**Page excerpt:**
________________

By CCN.com: Facebook has revealed the white paper for its much-hyped cryptocurrency, “Libra.” After months of speculation, Facebook outlined the vision for its crypto project and released the testnet for its blockchain.
“Libra’s mission is to enable a simple global currency and financial infrastructure that empowers billions of people.”
Facebook’s also revealed a crypto wallet called Calibra. It will operate as a standalone app and via a button on Messenger and WhatsApp. It will power peer-to-peer transfers and eventually retail payments including purchases through Instagram.
Facebook claims the Libra cryptocurrency is built on a secure, scalable and reliable blockchain, backed by a reserve of real assets. The ecosystem will be governed by the Libra Association, a consortium of partners that includes Visa, MasterCard, and Uber.
Facebook believes its Libra cryptocurrency will kickstart the “internet of money” and empower billions of people that don’t currently have access to financial services.
Facebook’s cryptocurrency is expected to work through the Messenger app and WhatsApp. It’s designed with three main use-cases in mind:
With zero fees and almost instant transfers, it will be faster and cheaper than traditional payments, especially sending money overseas.
“Sending money should be as easy as sending a photo.” – Mark Zuckerberg
In China, tech companies already dominate the payments ecosystem through WePay and AliPay. Facebook is looking to follow their lead.

________________

**Data for analysis:**
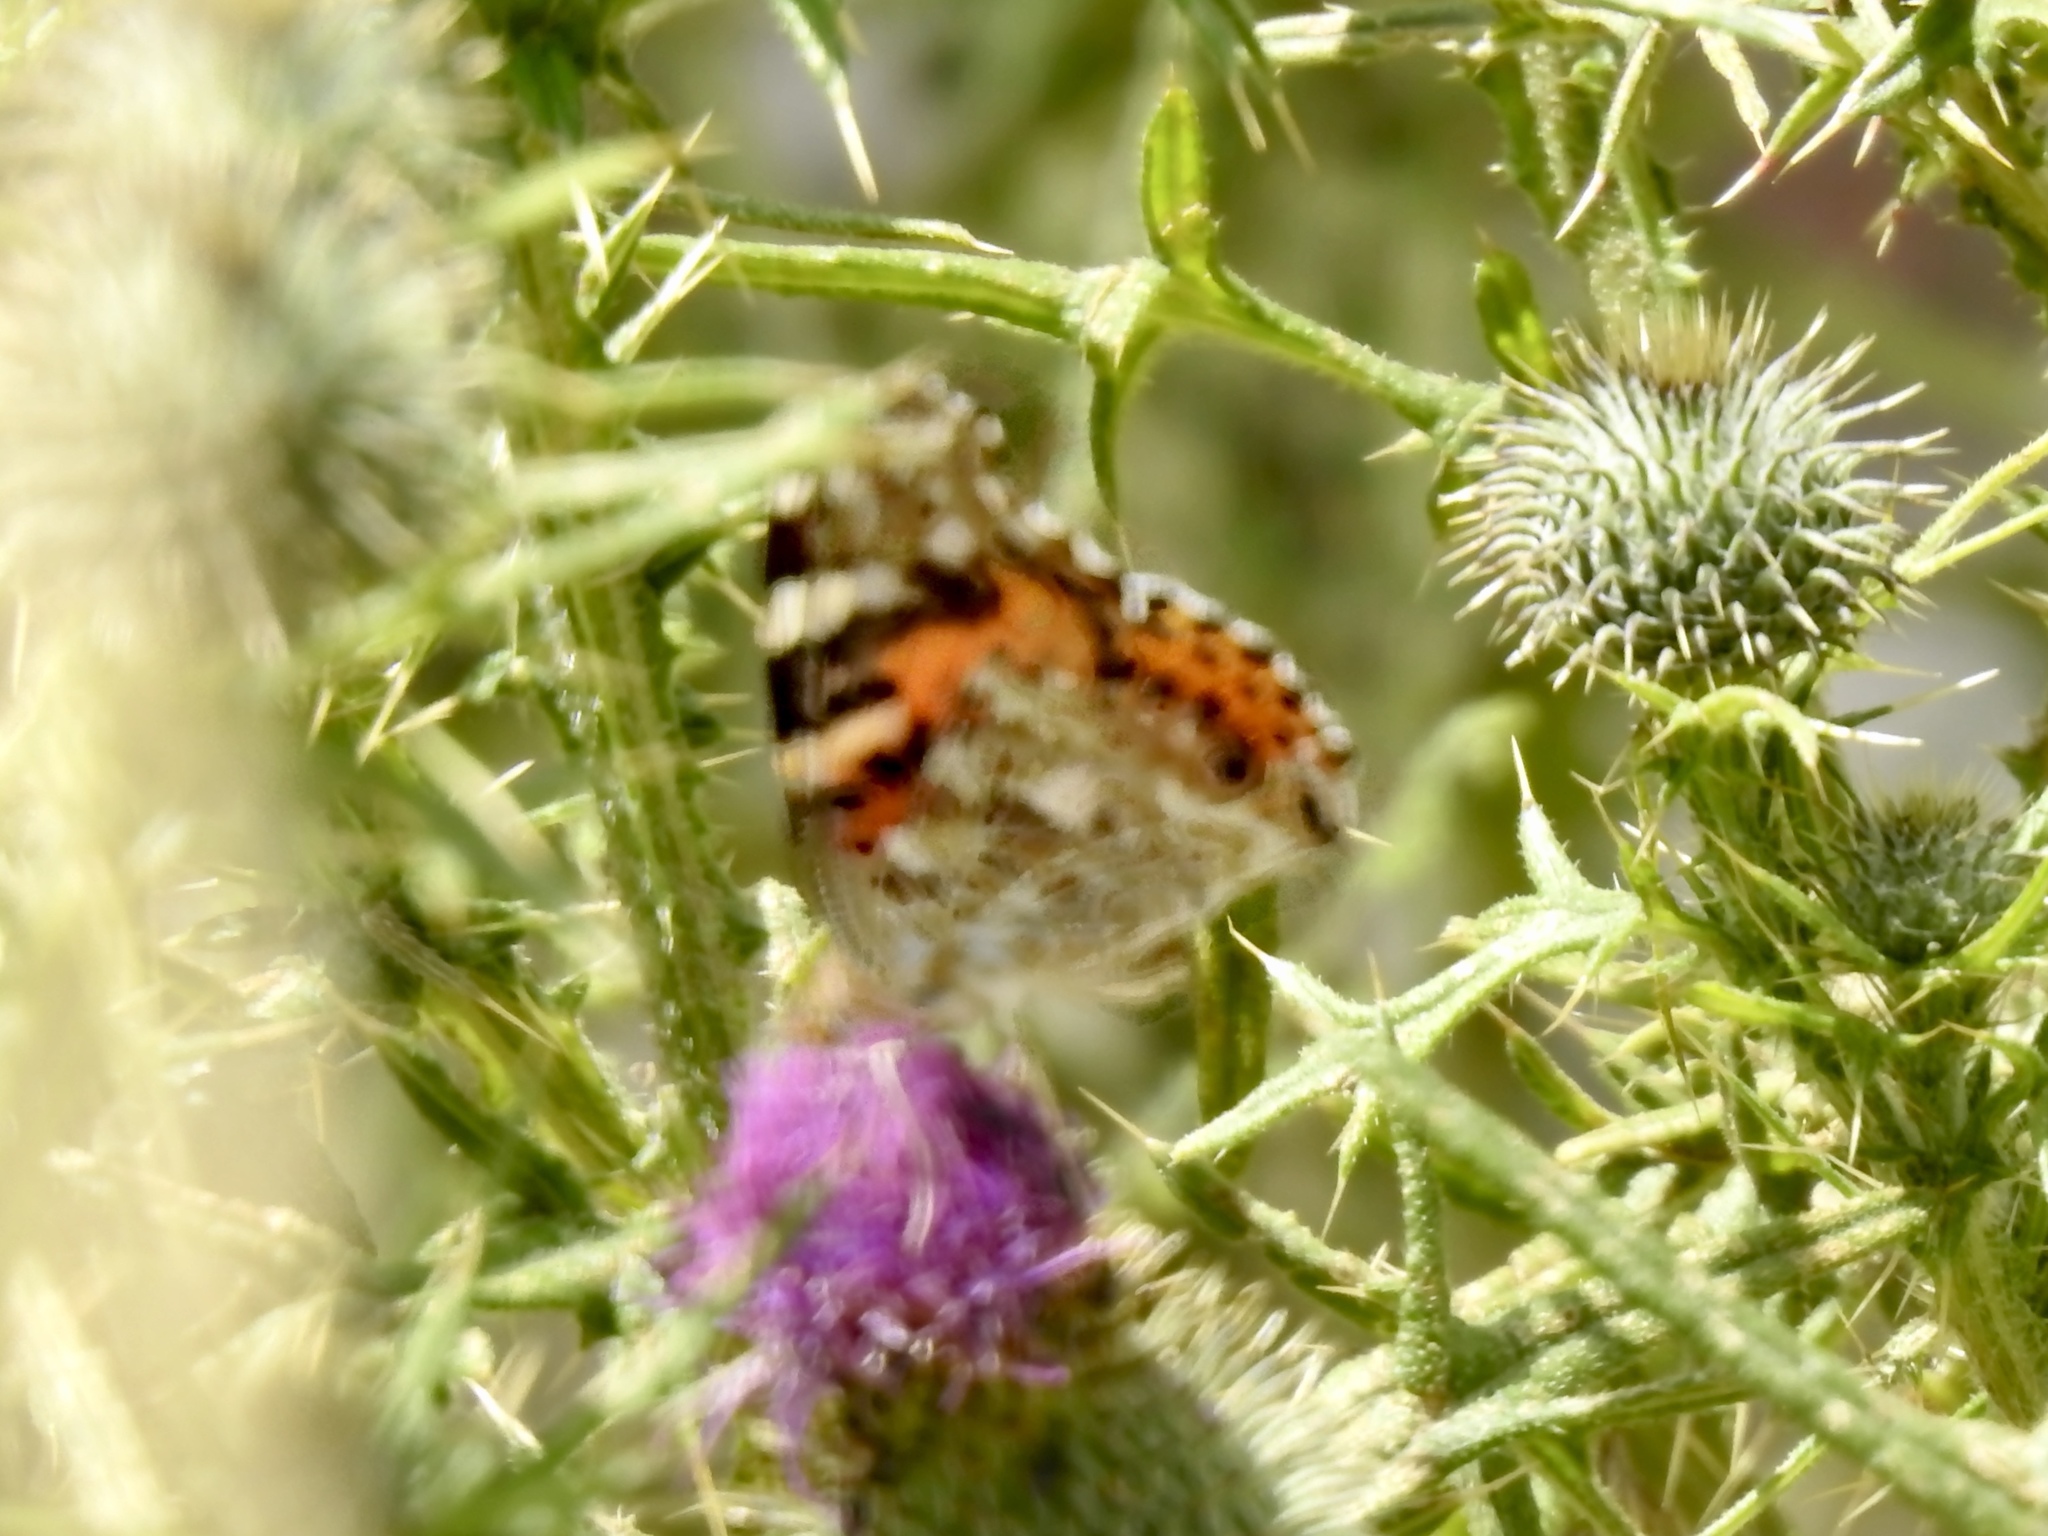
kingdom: Animalia
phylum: Arthropoda
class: Insecta
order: Lepidoptera
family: Nymphalidae
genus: Vanessa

________________

**Exercise tasks:**
a: How would you say this sentence from the Libra article in Spanish: "The ecosystem will be governed by the Libra Association, a consortium of partners that includes Visa, MasterCard, and Uber."
b: In the Libra article, what is the crypto wallet that Facebook revealed called?
c: Which partners in the Libra Association does the Libra article name?

**Task-by-task outputs:**
a: El ecosistema estará gobernado por la Asociación Libra, un consorcio de socios que incluye a Visa, MasterCard y Uber.

b: Calibra

c: Visa, MasterCard, Uber